YUMEGATARI

SZero

Sungguh pemandangan yang aneh. Seorang pria tengah berdiri di tepian gurun pasir yang dipenuhi batu karang, di belakangnya seorang gadis kecil memegang erat ujung mantel yang dipakai pria itu. Dihadapan mereka terbentang padang bunga yang begitu luas seolah ada pembatas dunia dimana mereka kini berpijak dan dunia yang ada dihadapan mereka. Sebuah jalan setapak yang berliku seakan membimbing mereka berdua ke arah sebuah rumah kecil di ujung horison. Langit pun tampak begitu berbeda, disatu sisi tampak langit merah kering yang tanpa belas kasihan, di sisi lain langit begitu biru, luas dan hangat.

Meskipun padang bunga yang begiu indah terhampar luas dihadapannya, pria itu tidak tampak senang maupun bahagia. Kecurigaan membanjiri pandangannya, rasa khawatir tertulis dengan jelas di wajahnya yang tampak kusam dan lelah. Ketika ia menoleh kebelakang, barisan batu karang kering dan pasir tampak menjadi pilihan yang lebih bijak dan menyenangkan daripada apa yang sedang ia hadapi saat ini. Tapi pria itu akhirnya tetap melangkahkan kakinya dengan berat hati kedalam jalan setapak padang bunga tersebut setelah melihat gadis kecilnya.

Dengan pandangan yang bersinar gadis kecil itu menyapu padang bunga itu, matanya mencoba menangkap setiap detil kecil yang ada dari keajaiban yang ada di depannya. Wajahnya begitu berseri-seri dan mulutnya terbuka lebar penuh kekaguman akan padang bunga yang ada dihadapannya. Perlahan gadis itu melepaskan pegangannya dan menghampiri padang bunga tersebut. Sungguh gadis kecil yang begitu bahagia dan polos.

Pria itu menghela nafas panjang sebelum akhirnya menarik tangan gadis itu dan memasuki jalan setapak di hadapan mereka. Mereka sebenarnya tidak punya pilihan lain selain terus maju. Mereka harus melakukan sesuatu terhadap persediaan air yang menipis dan rasa lelah yang terus menggantungi mereka sejak memasuki gurun yang tak bertuan itu. Meskipun pria itu tampaknya masih mampu bertahan untuk beberapa lama lagi di ganasnya alam gurun, tapi tidak untuk gadis kecil yang tengah berjalan di sampingnya sembari sibuk melempar pandangannya ke setiap bunga mungil yang mereka lewati. Pria itu sadar, mereka tengah memasuki jebakan yang begitu manis hingga tidak bisa dilewatkan begitu saja.
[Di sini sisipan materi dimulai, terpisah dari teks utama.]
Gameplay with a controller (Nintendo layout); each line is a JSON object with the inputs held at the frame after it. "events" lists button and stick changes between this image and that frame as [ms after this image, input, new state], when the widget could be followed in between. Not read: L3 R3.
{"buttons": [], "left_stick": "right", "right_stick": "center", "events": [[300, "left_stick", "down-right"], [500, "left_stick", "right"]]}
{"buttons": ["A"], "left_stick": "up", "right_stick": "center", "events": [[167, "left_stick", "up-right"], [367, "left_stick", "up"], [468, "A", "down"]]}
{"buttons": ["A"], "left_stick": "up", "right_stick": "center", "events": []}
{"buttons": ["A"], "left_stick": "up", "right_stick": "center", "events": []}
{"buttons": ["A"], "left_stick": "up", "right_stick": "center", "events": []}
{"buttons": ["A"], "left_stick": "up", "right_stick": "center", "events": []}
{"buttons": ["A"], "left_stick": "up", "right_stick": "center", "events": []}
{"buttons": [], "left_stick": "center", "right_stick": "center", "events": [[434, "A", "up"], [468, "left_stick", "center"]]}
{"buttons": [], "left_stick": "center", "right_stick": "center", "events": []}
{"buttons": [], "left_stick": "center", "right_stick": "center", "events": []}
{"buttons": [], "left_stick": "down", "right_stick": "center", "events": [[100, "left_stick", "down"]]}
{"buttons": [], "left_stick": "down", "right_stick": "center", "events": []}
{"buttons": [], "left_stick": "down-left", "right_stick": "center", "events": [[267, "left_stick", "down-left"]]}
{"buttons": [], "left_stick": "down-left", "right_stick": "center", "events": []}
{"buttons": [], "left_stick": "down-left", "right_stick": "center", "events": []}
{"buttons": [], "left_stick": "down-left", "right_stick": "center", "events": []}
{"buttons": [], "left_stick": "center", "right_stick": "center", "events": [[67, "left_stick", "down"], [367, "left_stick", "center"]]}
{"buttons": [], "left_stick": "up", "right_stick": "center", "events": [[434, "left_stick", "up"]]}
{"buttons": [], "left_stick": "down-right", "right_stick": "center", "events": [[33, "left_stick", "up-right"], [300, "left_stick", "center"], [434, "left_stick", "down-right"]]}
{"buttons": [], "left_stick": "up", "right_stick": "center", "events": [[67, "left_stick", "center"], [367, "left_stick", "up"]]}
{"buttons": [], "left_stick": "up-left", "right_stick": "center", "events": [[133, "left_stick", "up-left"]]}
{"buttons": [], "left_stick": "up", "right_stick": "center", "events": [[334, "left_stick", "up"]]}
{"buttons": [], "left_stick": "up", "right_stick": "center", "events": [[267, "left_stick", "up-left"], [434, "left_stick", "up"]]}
Pria itu melepas topi lebarnya dan menggunakannya untuk mengipasi wajahnya. Tubuhnya hanya ditutupi oleh mantel panjang yang tampak sudah berlubang di beberapa tempat dan celana panjang kulit yang tidak kalah kusamnya. Sepatu bot butut yang dia pakai pun tampak mulai berlubang. Tapi dibalik pakaian kusamnya itu tersimpan sebilah pedang bermata satu dan sebuah belati yang cukup panjang, dan dipunggungnya tersampir kantong kulit yang berisi persediaan makan dan minum mereka, yang beberapa hari lalu cukup berat, kini terlihat kosong.

Sementara gadis itu tampak berjalan riang dengan sepatu merah mungilnya sementara gaun pendek putihnya yang terbuat dari bahan yang ringan bergerak anggun diterpa angin sepoi-sepoi.  Tangan kiri gadis itu menahan topi bonnetnya agar tidak terbang tertiup angin, meskipun ia sudah menalikannya dengan kencang. Di lehernya tampak sebuah kalung kristal berwarna ungu yang berkilauan disinari oleh cahaya matahari. Sungguh seorang tuan puteri kecil bagi pria yang sedang menuntunnya.

Di tengah padang bunga itu mereka melihat seorang wanita tengah duduk dengan anggunnya di teras sebuah rumah kecil. Wanita itu dengan anggun mengangkat cangkir teh yang ada dihadapannya dan menhirup perlahan isinya, acara minum teh itu di temani pula dengan sepiring kecil scone manis dan beberapa potong bunga yang ditaruh disebuah vas bening. Wanita itu tampak menyadari kedatangan kedua orang tamunya dan melirik mereka dengan sudut matanya kemudian perlahan di menaruh kembali cangkirnya.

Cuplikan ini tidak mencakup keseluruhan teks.